[Exercise brief]: Of the entries below, restate word for word only the section that runs from the line with "photomicrograph displays IHC" to the line with "micrograph of benign", counting both ends.

• • • •

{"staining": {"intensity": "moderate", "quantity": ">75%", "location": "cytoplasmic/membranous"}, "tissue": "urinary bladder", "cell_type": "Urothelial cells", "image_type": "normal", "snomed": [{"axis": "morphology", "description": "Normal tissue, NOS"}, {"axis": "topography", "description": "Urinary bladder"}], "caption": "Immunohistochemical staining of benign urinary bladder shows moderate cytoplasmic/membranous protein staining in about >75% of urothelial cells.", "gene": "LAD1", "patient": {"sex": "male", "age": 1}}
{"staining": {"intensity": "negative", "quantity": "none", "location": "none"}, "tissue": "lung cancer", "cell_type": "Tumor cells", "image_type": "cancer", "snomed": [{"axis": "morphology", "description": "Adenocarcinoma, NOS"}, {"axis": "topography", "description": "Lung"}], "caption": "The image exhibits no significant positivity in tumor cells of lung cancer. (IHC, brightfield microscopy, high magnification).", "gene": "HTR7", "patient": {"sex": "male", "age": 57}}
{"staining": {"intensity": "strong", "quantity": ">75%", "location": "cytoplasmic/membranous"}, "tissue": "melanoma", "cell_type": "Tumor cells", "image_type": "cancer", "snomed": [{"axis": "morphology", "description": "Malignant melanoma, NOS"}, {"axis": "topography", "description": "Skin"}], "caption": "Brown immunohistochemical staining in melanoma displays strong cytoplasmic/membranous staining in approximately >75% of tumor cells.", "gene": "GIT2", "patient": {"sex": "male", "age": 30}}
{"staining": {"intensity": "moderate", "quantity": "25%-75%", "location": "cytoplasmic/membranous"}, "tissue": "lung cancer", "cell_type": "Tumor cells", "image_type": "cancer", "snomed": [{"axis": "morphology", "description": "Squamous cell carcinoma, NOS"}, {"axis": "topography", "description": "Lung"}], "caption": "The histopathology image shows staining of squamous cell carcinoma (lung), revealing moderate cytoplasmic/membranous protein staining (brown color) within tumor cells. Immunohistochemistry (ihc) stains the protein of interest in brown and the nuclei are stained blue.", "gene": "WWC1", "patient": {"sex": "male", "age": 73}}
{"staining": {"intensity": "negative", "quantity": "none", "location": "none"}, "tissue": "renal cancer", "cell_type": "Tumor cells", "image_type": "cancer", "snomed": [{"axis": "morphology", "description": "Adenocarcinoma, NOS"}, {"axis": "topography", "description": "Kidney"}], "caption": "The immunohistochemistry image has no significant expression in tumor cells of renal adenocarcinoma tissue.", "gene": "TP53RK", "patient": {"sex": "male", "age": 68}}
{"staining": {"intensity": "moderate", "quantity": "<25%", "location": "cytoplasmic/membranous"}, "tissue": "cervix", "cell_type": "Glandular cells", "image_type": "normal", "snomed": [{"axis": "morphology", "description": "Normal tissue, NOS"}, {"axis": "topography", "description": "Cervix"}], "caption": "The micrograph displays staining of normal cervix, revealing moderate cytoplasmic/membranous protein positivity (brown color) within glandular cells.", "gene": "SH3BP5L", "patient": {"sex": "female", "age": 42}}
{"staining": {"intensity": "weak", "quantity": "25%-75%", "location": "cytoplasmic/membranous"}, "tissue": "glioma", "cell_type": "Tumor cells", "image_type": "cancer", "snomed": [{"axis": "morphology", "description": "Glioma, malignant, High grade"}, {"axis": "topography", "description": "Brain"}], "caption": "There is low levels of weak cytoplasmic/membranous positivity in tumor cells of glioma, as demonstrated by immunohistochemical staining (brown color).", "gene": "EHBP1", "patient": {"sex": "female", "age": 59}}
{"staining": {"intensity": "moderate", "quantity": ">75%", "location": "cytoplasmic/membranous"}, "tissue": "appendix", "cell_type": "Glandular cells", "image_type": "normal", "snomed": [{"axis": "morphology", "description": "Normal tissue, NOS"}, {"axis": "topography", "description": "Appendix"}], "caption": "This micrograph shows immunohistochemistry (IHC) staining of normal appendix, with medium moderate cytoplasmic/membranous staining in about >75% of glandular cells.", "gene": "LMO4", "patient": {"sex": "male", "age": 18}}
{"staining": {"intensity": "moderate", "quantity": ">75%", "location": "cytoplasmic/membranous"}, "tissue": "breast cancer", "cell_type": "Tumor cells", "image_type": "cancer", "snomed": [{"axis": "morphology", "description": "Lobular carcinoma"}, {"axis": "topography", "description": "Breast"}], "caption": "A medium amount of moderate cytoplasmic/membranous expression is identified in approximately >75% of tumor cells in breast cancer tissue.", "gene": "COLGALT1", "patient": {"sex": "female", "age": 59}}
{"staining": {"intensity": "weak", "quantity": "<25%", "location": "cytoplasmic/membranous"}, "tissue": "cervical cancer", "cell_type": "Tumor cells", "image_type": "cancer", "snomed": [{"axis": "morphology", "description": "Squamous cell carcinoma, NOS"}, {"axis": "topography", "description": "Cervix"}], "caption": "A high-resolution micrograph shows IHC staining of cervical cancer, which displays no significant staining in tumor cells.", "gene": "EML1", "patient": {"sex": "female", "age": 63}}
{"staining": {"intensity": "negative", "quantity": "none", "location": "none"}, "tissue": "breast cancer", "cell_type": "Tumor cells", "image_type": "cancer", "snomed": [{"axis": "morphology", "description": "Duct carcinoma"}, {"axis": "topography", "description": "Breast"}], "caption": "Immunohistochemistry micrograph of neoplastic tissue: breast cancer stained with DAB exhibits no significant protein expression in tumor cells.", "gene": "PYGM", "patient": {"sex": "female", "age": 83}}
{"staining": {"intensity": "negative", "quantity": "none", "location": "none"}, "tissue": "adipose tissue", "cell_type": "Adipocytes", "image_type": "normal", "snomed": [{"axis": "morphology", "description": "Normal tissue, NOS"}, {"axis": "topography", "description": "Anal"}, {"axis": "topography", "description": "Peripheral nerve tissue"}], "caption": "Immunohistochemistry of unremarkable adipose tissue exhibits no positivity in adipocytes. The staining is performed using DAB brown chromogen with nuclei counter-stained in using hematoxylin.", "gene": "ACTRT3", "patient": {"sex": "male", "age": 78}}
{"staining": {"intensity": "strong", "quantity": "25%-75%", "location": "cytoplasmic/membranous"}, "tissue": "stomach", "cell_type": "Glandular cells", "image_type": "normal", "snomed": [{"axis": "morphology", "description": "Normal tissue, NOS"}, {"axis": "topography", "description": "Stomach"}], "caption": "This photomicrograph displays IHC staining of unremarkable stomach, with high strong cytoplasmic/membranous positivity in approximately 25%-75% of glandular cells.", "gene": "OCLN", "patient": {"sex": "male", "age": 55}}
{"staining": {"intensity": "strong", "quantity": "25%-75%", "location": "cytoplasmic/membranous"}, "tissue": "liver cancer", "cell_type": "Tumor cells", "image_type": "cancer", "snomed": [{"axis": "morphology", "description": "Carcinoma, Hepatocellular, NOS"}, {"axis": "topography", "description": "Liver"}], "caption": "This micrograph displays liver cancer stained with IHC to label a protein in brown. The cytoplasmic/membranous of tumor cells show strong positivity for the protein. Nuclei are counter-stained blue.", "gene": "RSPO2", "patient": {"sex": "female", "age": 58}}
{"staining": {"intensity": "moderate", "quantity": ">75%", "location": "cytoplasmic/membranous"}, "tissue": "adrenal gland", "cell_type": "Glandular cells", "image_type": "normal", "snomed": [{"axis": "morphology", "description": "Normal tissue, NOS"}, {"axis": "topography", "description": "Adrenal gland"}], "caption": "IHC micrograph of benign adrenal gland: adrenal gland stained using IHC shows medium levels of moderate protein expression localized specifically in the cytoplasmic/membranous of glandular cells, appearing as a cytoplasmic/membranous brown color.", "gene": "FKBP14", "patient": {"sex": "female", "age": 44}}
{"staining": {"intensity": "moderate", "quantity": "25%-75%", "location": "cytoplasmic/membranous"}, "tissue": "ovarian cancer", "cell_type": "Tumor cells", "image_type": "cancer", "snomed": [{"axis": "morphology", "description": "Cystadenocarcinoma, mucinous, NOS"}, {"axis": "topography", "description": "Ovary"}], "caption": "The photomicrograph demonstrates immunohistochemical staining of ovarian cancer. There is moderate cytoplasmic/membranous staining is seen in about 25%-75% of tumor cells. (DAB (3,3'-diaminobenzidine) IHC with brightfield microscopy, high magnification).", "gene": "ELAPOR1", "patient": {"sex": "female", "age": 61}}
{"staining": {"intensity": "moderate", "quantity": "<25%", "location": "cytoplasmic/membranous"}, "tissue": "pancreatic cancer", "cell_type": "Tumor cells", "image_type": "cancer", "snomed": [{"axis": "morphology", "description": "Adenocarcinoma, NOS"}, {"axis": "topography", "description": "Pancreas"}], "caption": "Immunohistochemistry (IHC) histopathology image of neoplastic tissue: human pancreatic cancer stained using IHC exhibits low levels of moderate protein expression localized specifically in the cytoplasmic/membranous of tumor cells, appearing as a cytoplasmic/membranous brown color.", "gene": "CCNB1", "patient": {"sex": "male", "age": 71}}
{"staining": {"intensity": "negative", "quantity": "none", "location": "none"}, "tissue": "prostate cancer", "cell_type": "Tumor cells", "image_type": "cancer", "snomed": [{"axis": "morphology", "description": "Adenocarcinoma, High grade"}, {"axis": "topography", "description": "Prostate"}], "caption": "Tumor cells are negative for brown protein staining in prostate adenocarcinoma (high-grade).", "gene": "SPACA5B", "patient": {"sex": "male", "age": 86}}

• • • •

[Answer below]:
{"staining": {"intensity": "strong", "quantity": "25%-75%", "location": "cytoplasmic/membranous"}, "tissue": "stomach", "cell_type": "Glandular cells", "image_type": "normal", "snomed": [{"axis": "morphology", "description": "Normal tissue, NOS"}, {"axis": "topography", "description": "Stomach"}], "caption": "This photomicrograph displays IHC staining of unremarkable stomach, with high strong cytoplasmic/membranous positivity in approximately 25%-75% of glandular cells.", "gene": "OCLN", "patient": {"sex": "male", "age": 55}}
{"staining": {"intensity": "strong", "quantity": "25%-75%", "location": "cytoplasmic/membranous"}, "tissue": "liver cancer", "cell_type": "Tumor cells", "image_type": "cancer", "snomed": [{"axis": "morphology", "description": "Carcinoma, Hepatocellular, NOS"}, {"axis": "topography", "description": "Liver"}], "caption": "This micrograph displays liver cancer stained with IHC to label a protein in brown. The cytoplasmic/membranous of tumor cells show strong positivity for the protein. Nuclei are counter-stained blue.", "gene": "RSPO2", "patient": {"sex": "female", "age": 58}}
{"staining": {"intensity": "moderate", "quantity": ">75%", "location": "cytoplasmic/membranous"}, "tissue": "adrenal gland", "cell_type": "Glandular cells", "image_type": "normal", "snomed": [{"axis": "morphology", "description": "Normal tissue, NOS"}, {"axis": "topography", "description": "Adrenal gland"}], "caption": "IHC micrograph of benign adrenal gland: adrenal gland stained using IHC shows medium levels of moderate protein expression localized specifically in the cytoplasmic/membranous of glandular cells, appearing as a cytoplasmic/membranous brown color.", "gene": "FKBP14", "patient": {"sex": "female", "age": 44}}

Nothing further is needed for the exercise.